== Segment start ==
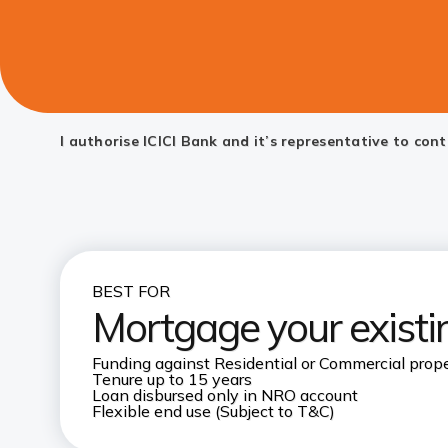
I authorise ICICI Bank and it’s representative to co
BEST FOR
Mortgage your existin
Funding against Residential or Commercial prope
Tenure up to 15 years
Loan disbursed only in NRO account
Flexible end use (Subject to T&C)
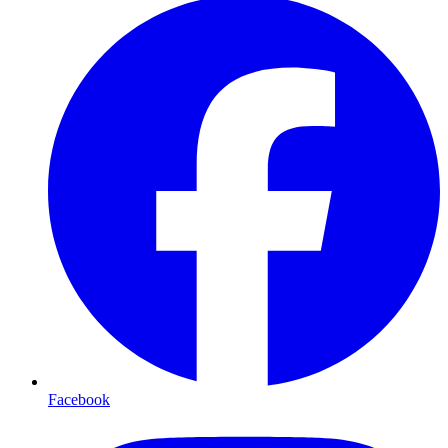
Facebook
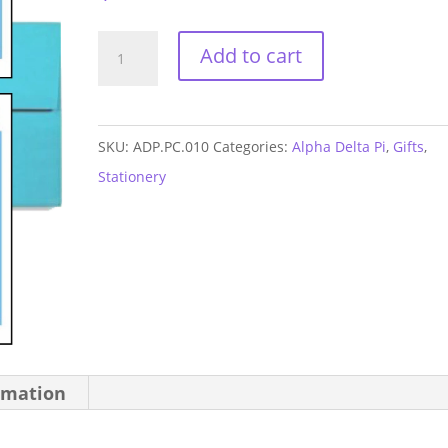
Alpha
Add to cart
Delta
Pi
Arrow
SKU:
ADP.PC.010
Categories:
Alpha Delta Pi
,
Gifts
,
Postcards
Stationery
quantity
rmation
== Segment end ==
*WHAT YOU NEED TO DO*. Copy out the text read from all three entries line for line, leaving the pictures out of your answer.

*RESULT*.
I authorise ICICI Bank and it’s representative to co
BEST FOR
Mortgage your existin
Funding against Residential or Commercial prope
Tenure up to 15 years
Loan disbursed only in NRO account
Flexible end use (Subject to T&C)
Facebook
Alpha
Add to cart
Delta
Pi
Arrow
SKU:
ADP.PC.010
Categories:
Alpha Delta Pi
,
Gifts
,
Postcards
Stationery
quantity
rmation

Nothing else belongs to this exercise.